** start ARTICLE **
Leif Ove Andsnes has enchanted audiences with his musical elegance and amazing virtuosity for over 30 years. Czech melancholy and Beethoven’s second-to-last sonata are on the programme when he returns to the Main Stage.

The music of Janáček and Dvořák has followed Leif Ove Andsnes throughout his life after having studied with the Czech piano pedagogue Jiří Hlinka in Bergen. In addition to the star pianist’s Czech favourites, he will also be performing works by Ludwig van Beethoven and Alexander Vustin.  

 
An emotional affair 

Leoš Janáček was a passionate patriot. Sonata no. 1, also known as ‘From the Street’, was written in response to the murder by bayonet of a carpenter in broad daylight by Austrian soldiers.  

The sonata originally had three movements, but riddled with doubt regarding the quality of the piece, Janáček tore out the third movement and burned it. After the premiere in 1906, he threw the entire work in the Vltava River. Regretting this immediately afterward, he described the sight of the music sheets floating down the river as reminiscent of swans.  

Fortunately, the first pianist to perform the work was familiar with Janáček’s temperament and had secretly made two copies of the first movements. It was not until Janáček’s 70th birthday that she dared tell him about this and he consented to the publishing of the sonata as a two-movement work.
** end ARTICLE **
** start SUPPLIED INFORMATION **
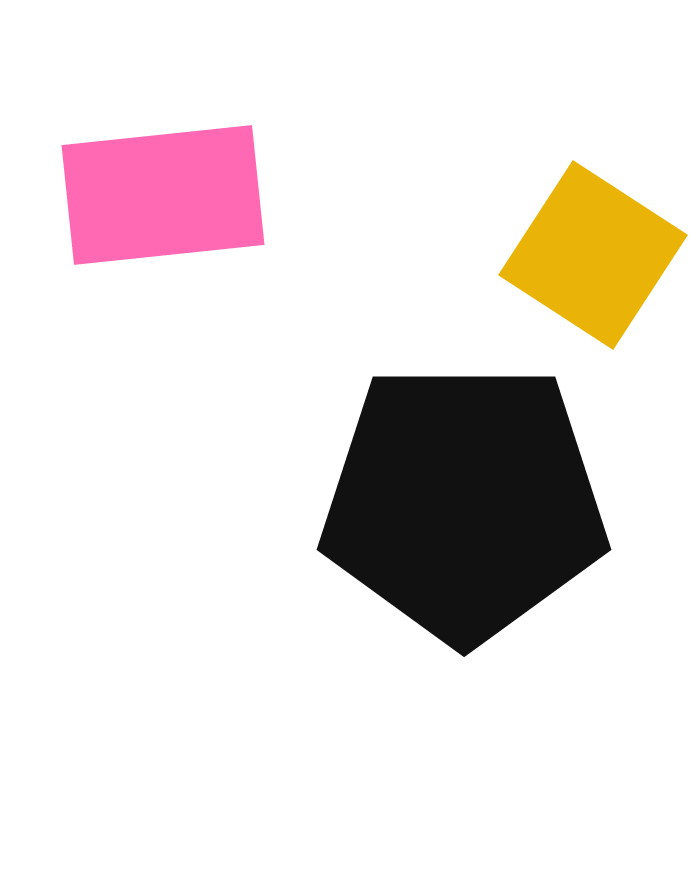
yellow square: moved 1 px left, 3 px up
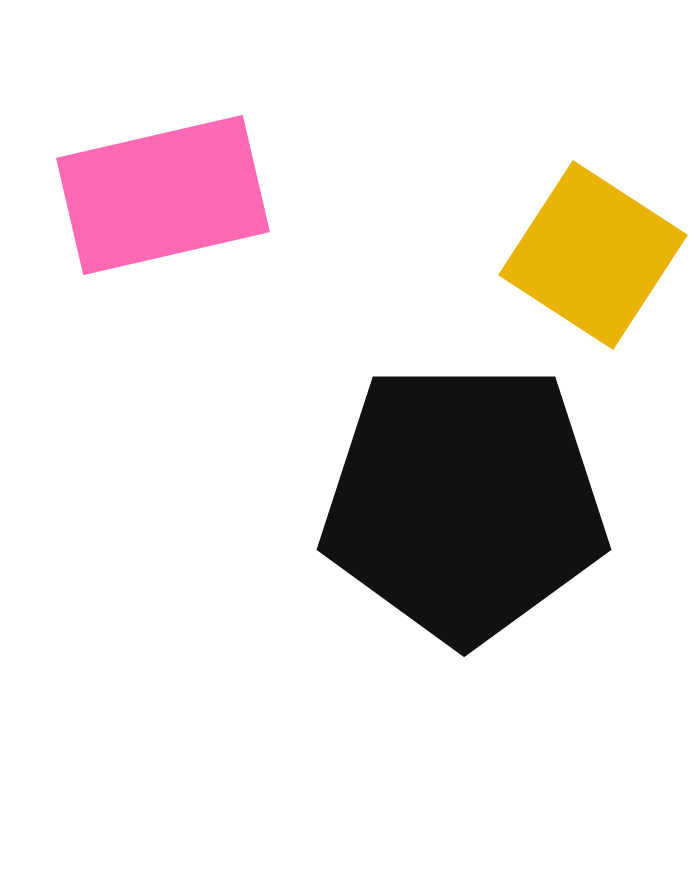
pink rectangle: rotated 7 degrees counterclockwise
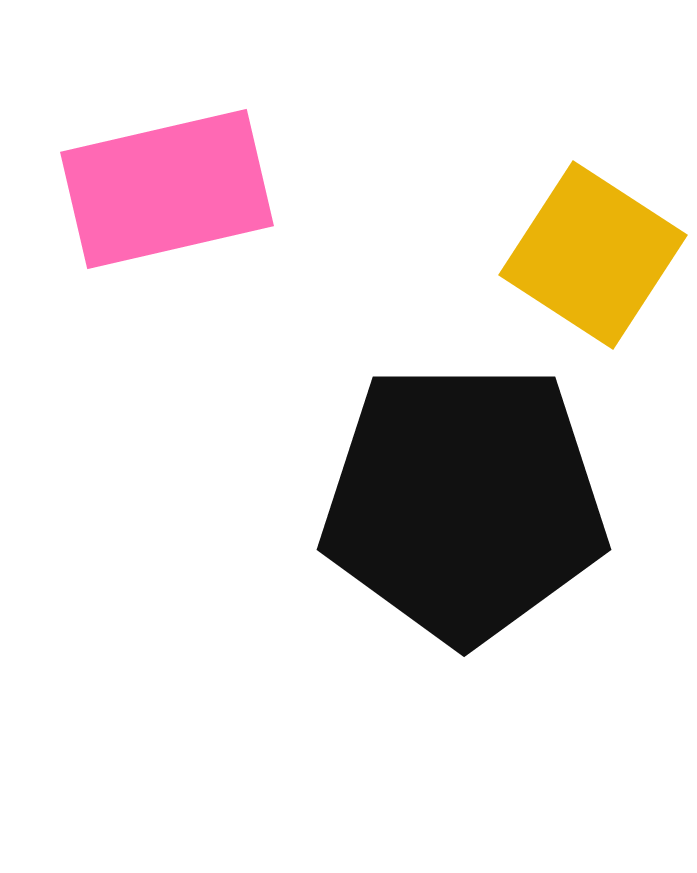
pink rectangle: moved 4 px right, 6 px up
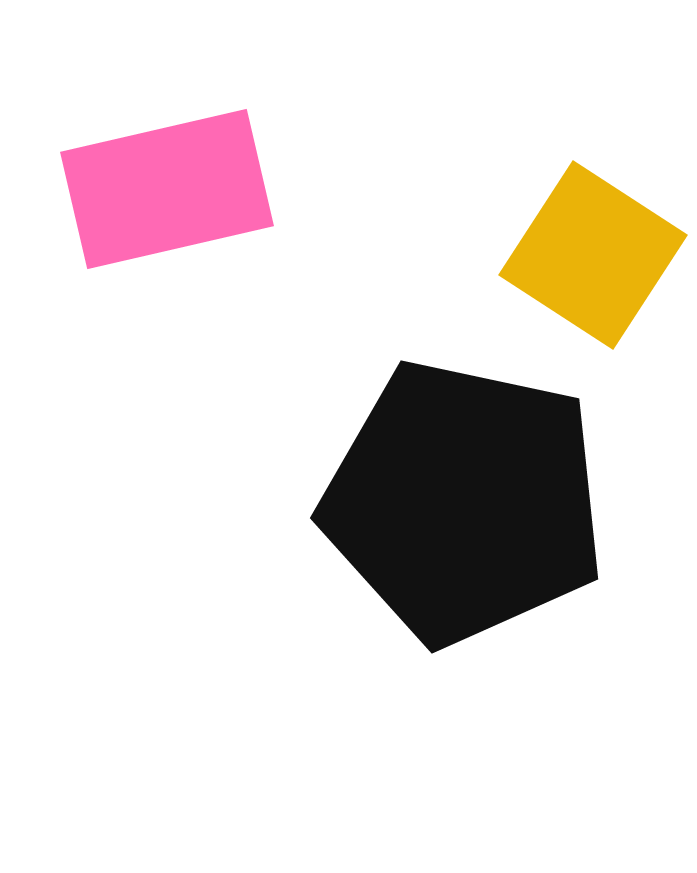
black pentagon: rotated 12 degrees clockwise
** end SUPPLIED INFORMATION **
Retype everything in the Leif Ove Andsnes recital article above, from "Leoš Janáček was" down to "reminiscent of swans.".

- **RESPONSE TO THE TASK**
Leoš Janáček was a passionate patriot. Sonata no. 1, also known as ‘From the Street’, was written in response to the murder by bayonet of a carpenter in broad daylight by Austrian soldiers.  

The sonata originally had three movements, but riddled with doubt regarding the quality of the piece, Janáček tore out the third movement and burned it. After the premiere in 1906, he threw the entire work in the Vltava River. Regretting this immediately afterward, he described the sight of the music sheets floating down the river as reminiscent of swans.